Use a dedicated or limited OpenRouter key, set spending limits where possible, and ensure the credential expectation is clearly declared before running the skill.

What this means

Pack content, evaluation answers, and agent responses may be shared with OpenRouter or sent to the endpoint you choose.

Why it was flagged

The judge prompt includes eval questions, expected answers, and agent responses that are later submitted to OpenRouter for scoring.

Skill content
QUESTION: {question['question']} ... EXPECTED ANSWER: {question['expected_answer']} ... ACTUAL RESPONSE FROM THE AGENT:\n{response}
Recommendation

Only run this on packs/eval sets whose contents may be shared with those services, and use trusted HTTP/WebSocket endpoints.

What this means

An evaluated agent could potentially manipulate its score or produce unreliable eval results.

Why it was flagged

The evaluated agent's response is inserted directly into the LLM judge prompt before the scoring instructions, so a malicious or prompt-injection-style response could try to influence the judge.

Skill content
ACTUAL RESPONSE FROM THE AGENT:\n{response} ... Score the response.

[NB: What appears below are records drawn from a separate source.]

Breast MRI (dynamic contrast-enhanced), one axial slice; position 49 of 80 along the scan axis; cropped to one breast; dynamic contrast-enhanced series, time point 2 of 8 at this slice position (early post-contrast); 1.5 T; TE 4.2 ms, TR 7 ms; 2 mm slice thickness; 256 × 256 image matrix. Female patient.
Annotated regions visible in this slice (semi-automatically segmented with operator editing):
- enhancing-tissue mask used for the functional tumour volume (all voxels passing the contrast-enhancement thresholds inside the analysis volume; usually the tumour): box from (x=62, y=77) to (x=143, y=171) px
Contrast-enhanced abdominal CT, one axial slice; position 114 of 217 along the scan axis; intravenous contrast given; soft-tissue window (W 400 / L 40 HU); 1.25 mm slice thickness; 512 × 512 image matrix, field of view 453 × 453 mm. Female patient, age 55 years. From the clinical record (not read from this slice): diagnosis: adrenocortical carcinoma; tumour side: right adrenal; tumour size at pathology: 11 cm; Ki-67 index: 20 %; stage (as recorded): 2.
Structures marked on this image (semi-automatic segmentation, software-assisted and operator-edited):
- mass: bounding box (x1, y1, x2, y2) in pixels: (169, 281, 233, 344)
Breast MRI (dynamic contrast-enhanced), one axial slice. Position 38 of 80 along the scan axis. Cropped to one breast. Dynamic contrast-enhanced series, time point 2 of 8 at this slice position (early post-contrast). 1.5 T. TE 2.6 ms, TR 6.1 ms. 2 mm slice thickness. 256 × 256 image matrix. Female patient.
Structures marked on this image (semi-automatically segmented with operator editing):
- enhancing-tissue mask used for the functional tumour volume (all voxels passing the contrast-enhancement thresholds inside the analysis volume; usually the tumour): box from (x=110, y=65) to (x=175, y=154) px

Return ONLY valid JSON
Recommendation

Treat automated scores as advisory, review suspicious responses manually, and consider hardening the judge prompt with stronger delimiters and instructions to treat responses only as data.

What this means

You may need to install missing Python packages manually, which introduces normal dependency-provenance considerations.

Why it was flagged

Only python3 is declared, but the included scripts reference third-party Python modules such as requests, yaml/pyyaml, httpx, and websockets, leaving any package installation to the user environment.

Skill content
Install specifications: No install spec — this is an instruction-only skill. ... Required binaries (all must exist): python3
Recommendation

Install dependencies from trusted package sources and prefer pinned versions in a controlled Python environment.